Tropic Thunder is a ridiculously underrated movie. Beyond Tom Cruise’s epic turn as a large, Flo Rida-loving agent (he’s barely in the movie, though no one wold remember that), its take on the film industry was consistently funny and provided a framework for a host of underrated performances, big, goofy explosions, and a killer cast, especially Robert Downey, Jr.’s absurd performance as intense method actor Kirk Lazarus and Matthew McConnaughey’s turn as an agent. Even the jokes about celebrity adoptions are still decent, if slightly dated. One part that hasn’t aged particularly well, though: Rapper-mogul character, Alpa Chino.

(Saved entries)
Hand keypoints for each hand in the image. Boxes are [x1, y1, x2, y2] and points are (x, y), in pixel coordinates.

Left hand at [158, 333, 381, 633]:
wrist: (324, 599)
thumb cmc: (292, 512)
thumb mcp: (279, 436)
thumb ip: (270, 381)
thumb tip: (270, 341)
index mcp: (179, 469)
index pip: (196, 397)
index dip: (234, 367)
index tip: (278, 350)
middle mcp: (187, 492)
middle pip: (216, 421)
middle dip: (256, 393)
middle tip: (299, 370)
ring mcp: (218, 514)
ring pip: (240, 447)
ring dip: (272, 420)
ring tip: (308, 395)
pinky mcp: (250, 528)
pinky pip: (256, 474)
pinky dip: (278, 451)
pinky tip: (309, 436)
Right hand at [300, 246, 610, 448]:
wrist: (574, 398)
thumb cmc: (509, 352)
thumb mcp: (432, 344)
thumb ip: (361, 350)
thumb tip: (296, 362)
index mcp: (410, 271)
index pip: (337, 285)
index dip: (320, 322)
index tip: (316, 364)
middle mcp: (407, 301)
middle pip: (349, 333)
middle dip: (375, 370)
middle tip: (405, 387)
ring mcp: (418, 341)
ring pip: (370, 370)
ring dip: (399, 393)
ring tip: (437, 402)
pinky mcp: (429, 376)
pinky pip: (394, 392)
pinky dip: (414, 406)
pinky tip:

### Task brief
Repeat the passage about Tropic Thunder word for word, between "Tropic Thunder is" and "character, Alpa Chino.", inclusive. The material is separate from the passage about Tropic Thunder.

### Exercise solution
Tropic Thunder is a ridiculously underrated movie. Beyond Tom Cruise’s epic turn as a large, Flo Rida-loving agent (he’s barely in the movie, though no one wold remember that), its take on the film industry was consistently funny and provided a framework for a host of underrated performances, big, goofy explosions, and a killer cast, especially Robert Downey, Jr.’s absurd performance as intense method actor Kirk Lazarus and Matthew McConnaughey’s turn as an agent. Even the jokes about celebrity adoptions are still decent, if slightly dated. One part that hasn’t aged particularly well, though: Rapper-mogul character, Alpa Chino.